The "hoser" demoness sprayed him for a good fifteen minutes to get the stink off him. It still didn't work. But all around Arthur women were cooing and sighing and dancing around, reveling in the sensations of clean pussies and asses for the first time in ages. They thanked Arthur over and over again. He was indeed their hero.

When Daisy and Butterfly came back for the seventh time to check in on his progress and found that he'd completed his torment, they spoke to the "hoser" demoness to see how he'd done. Arthur felt an icy tickle on his spine (not easy to feel an icy anything in Hell) when he saw Daisy and Butterfly smiling cruelly at one another.

Then they sneered at Arthur with grins so vile that he nearly passed out (CAN you pass out in Hell? Yes, he'd done it before, and probably would again). His legs became wobbly and sweat poured from him as the two grotesque creatures lumbered toward him, still grinning their evil smiles.

"Well, well, seems like Mr. Perfect finally fucked up, eh Daisy?" Butterfly said, licking her lips.

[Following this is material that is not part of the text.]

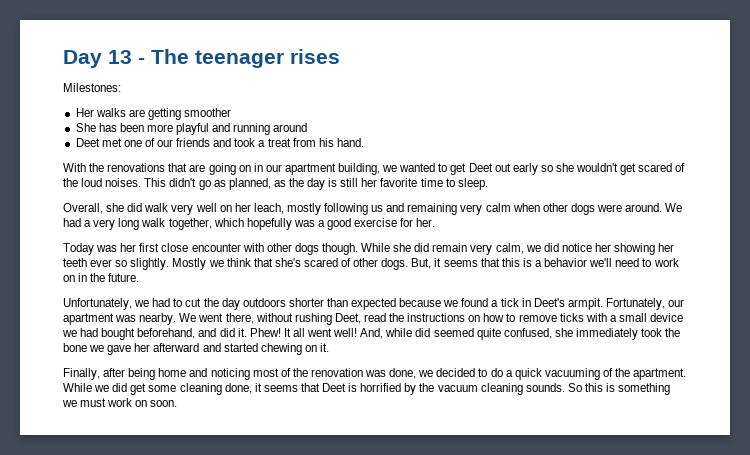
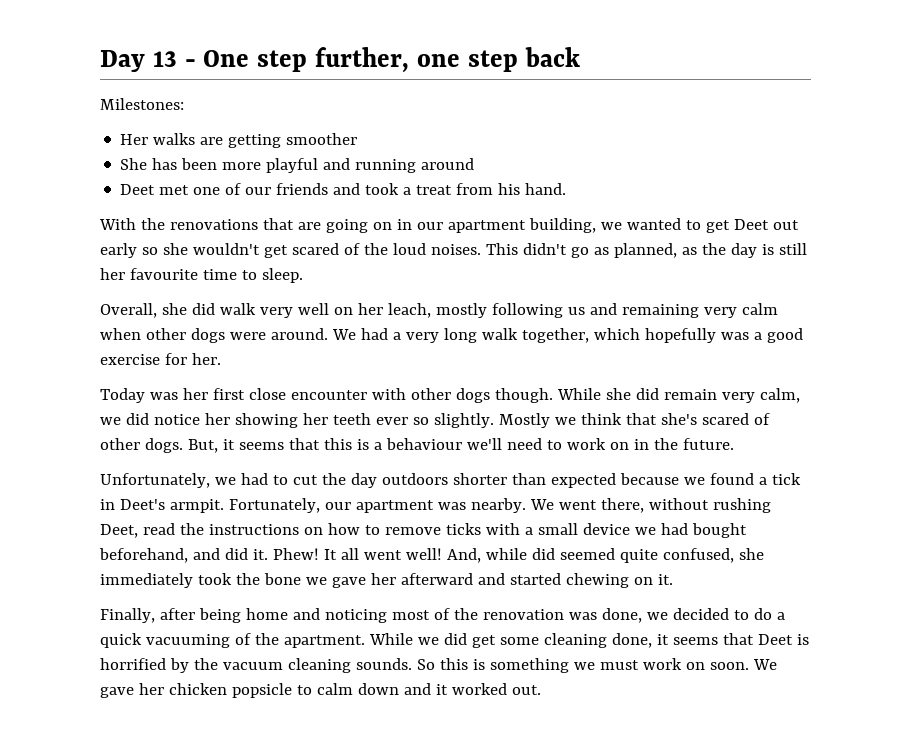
[151,49,340,68] The teenager rises -> [203,47,580,73] One step further, one step back
[380,178,418,187] favorite -> [129,268,198,280] favourite
[544,258,588,267] behavior -> [385,438,462,450] behaviour
(178, 403) none -> [752,659,777,670] [100,683,541,698] We gave her chicken popsicle to calm down and it worked out.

"Yup. Looks like he's not so perfect after all."

"Wait," Arthur said, trembling, "What did I do? I cleaned everything. I mean EVERYTHING! No one could've complained. Look at all those happy ladies. I'm their hero!"

"Well, now, not quite, Artie," Daisy grinned, "Seems one lady thought you took too long sucking the grunge out of her pussy. She said you even made her cum!"

"So, what's wrong with that? Isn't that a plus?"

"Yes," Butterfly snickered, "Usually you'd think so, right? But this particular lady... well, she's not too fond of men. She only wanted you to do what had to be done and leave it at that. She didn't like the idea of a man making her cum. So, she's a bit miffed. All mellow with her orgasm, but still miffed."

"But I DID do my job. The orgasm was just a happy bonus for her. Whether it's from a man or woman, an orgasm is an orgasm!"

"Would you say that if a WOMAN gave you a blowjob, Artie? Wouldn't you rather a man did it?"

"Hell no! I mean... hell, yes... I mean, I'd LOVE IT if a woman blew my whistle. Why the hell does everyone think I'm gay?!"